DON’T deploy funds inequitable across schools.
DON’T sign problematic contracts. Include outcome measurements in contracts for student services (ex. Participation rates). You should also ensure that contracts have measurable results, with payments contingent on vendors meeting performance targets and providing districts and exit if targets aren’t met.
DON’T invest without demonstrating real results. Make sure to demonstrate progress towards goals to avoid being deemed unsuccessful.
DON’T forget to demonstrate the value of these investments to the community. District leaders should clearly communicate ESSER fund usage, highlighting its connection to students and showcasing the impact of investment.
DO commit to a multi-year spending plan. By allocating resources over multiple years, schools and districts can focus on sustainable initiatives that lead to better student outcomes.
DO adhere to short-term spending commitments in line with the temporary nature of the funds.
DO seek targeted investments and consider equitable distribution of funds. Districts can promote equitable spending by allocating fixed amounts per student to each school (ex. $250/student plus anextra $100/low income or english-learning students)

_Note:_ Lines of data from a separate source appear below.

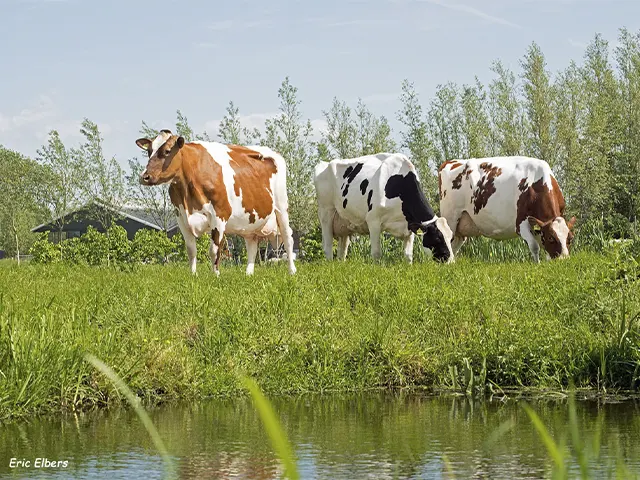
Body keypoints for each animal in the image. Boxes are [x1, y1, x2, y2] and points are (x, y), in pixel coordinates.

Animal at [136, 129, 296, 276]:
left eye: (167, 151)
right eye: (149, 151)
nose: (144, 177)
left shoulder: (219, 215)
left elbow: (214, 250)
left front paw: (215, 275)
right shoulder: (181, 217)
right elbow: (191, 250)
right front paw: (193, 275)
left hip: (282, 207)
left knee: (288, 239)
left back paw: (292, 271)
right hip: (251, 220)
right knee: (252, 244)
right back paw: (248, 274)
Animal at [312, 153, 452, 262]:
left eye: (451, 237)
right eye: (438, 237)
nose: (450, 261)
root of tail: (325, 163)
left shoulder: (410, 225)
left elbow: (408, 255)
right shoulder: (373, 220)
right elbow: (376, 253)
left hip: (344, 223)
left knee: (342, 250)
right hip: (326, 212)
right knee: (328, 246)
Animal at [438, 157, 576, 262]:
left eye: (570, 238)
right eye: (551, 238)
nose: (563, 259)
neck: (537, 185)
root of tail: (452, 162)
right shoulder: (520, 223)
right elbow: (534, 246)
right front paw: (537, 264)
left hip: (461, 227)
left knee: (455, 244)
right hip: (450, 218)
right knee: (447, 240)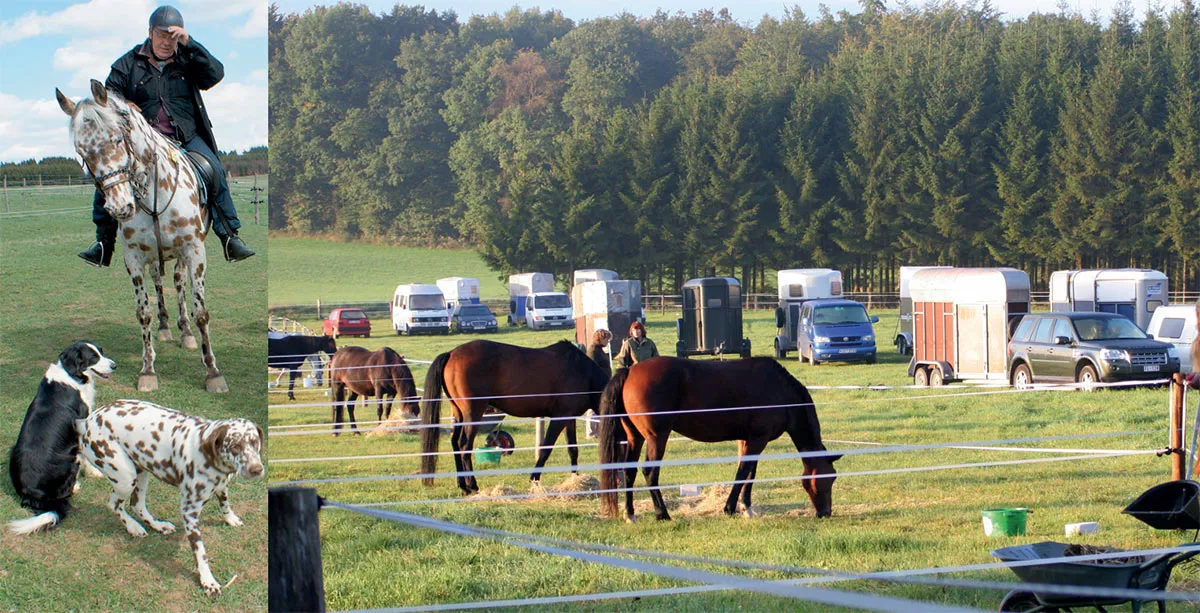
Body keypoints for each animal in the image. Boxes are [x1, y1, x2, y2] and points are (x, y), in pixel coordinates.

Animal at [56, 80, 224, 393]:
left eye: (117, 140)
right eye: (82, 153)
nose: (119, 207)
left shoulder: (194, 251)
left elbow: (201, 312)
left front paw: (213, 372)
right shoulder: (133, 257)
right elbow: (143, 312)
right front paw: (148, 370)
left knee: (178, 283)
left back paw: (185, 333)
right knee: (159, 282)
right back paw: (166, 328)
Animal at [420, 340, 611, 494]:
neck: (582, 372)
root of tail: (451, 353)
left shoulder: (569, 419)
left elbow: (573, 450)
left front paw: (576, 480)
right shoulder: (559, 418)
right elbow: (546, 448)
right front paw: (534, 479)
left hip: (458, 413)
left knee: (454, 443)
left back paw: (463, 486)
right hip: (473, 413)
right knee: (464, 445)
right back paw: (472, 485)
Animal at [598, 356, 840, 523]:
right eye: (830, 477)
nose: (825, 512)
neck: (781, 392)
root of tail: (630, 370)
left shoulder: (748, 440)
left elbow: (749, 473)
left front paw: (747, 508)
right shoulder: (758, 439)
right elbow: (743, 472)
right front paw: (730, 508)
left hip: (635, 437)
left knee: (629, 471)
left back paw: (630, 514)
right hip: (657, 437)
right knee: (650, 472)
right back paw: (662, 513)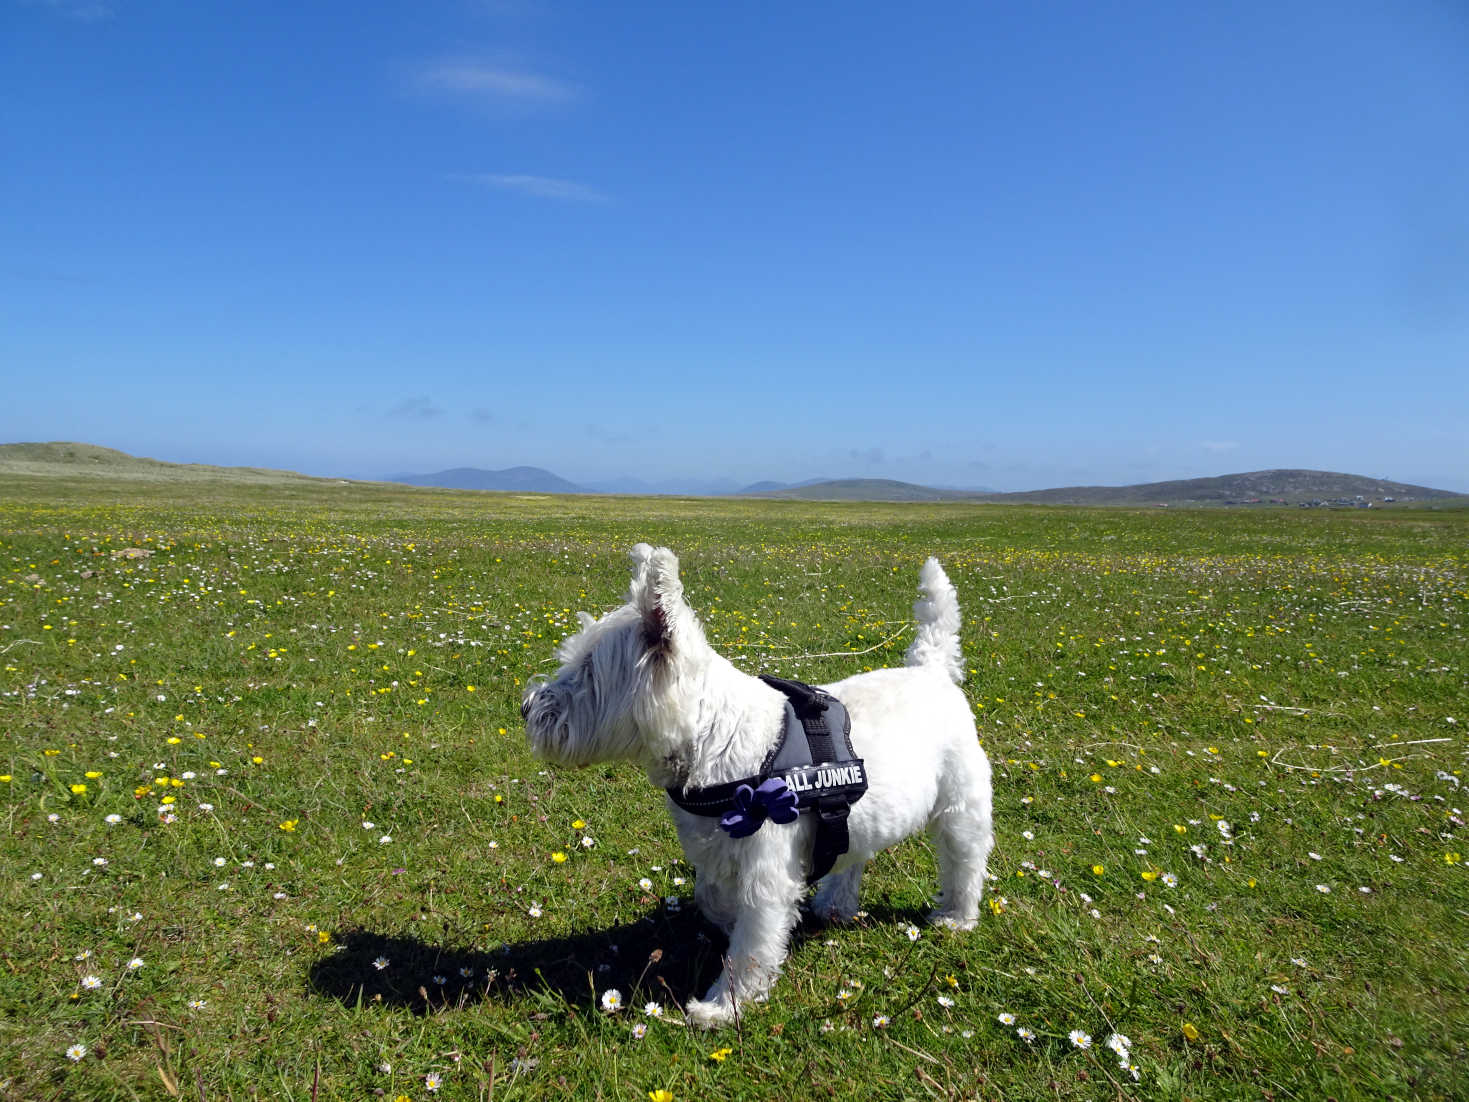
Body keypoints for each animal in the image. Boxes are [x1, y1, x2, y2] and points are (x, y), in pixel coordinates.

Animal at [522, 549, 993, 1034]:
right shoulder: (714, 850)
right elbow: (713, 899)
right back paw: (836, 904)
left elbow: (753, 940)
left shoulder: (766, 868)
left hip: (961, 808)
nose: (526, 709)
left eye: (588, 670)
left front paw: (723, 1004)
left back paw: (957, 917)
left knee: (965, 862)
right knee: (852, 856)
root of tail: (932, 670)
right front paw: (730, 930)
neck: (713, 740)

DO honor the spirit of ESSER and its promise to the taxpayer (i.e. focus on students and relief).
DO be transparent about spending within your school, district, and community. Clearly communicate the plan to promote buy-in and encourage participation in the success of your initiative.
Budget Tips to Prevent a Post-ESSER Fiscal Cliff
If you’re struggling to balance your budget and need some tips, Discovery Education’s guide can be a great reference. They suggest that districts should be mindful of the fact that ESSER funds won’t last forever, and offer some helpful advice for managing finances accordingly. By following these guidelines, District leaders can help their districts stay on track financially and be prepared for whatever challenges may come:
Paying for multiple years of a contract upfront, can be a viable option depending on your local and state procurement rules. It creates a way to manage expenses and plan for the future.
With committing to a longer-term contract, organizations may be able to secure better rates and avoid unexpected price increases down the line.
Displace and Extend:
School boards can consider using ESSER funds to cover general expenses that occur annually. This can free up a portion of the district’s general revenue to be saved for future allocation and may be feasible depending on local and state rules, as the federal “supplement, not supplant” requirement does not apply to ESSER funds.
By using time-limited funds now and saving non-limited funds for the future, beneficial ESSER practices can be extended to post-ESSER school years.
Districts can use ESSER funds to invest in newer and more effective instructional technology, network infrastructure, and other necessary resources.
This approach eliminates outdated or ineffective systems and strategies and the ESSER-funded solutions can then take the place of the abandoned systems in the annual plan, ensuring that resources are being used efficiently and effectively.
Displace and Replace
The most challenging but potentially game-changing strategy is to combine the displace and expand with the strategic replacement strategies.
This approach would offer the greatest long-term sustainability and flexibility in terms of budget, but it would also require significant effort and resources to implement successfully.
By following the do’s and don’ts of ESSER spending and planning, and employing budget tips to prevent a post-ESSER fiscal cliff, districts can ensure they are making the best use of the funds to benefit their students and communities in both the short and long term.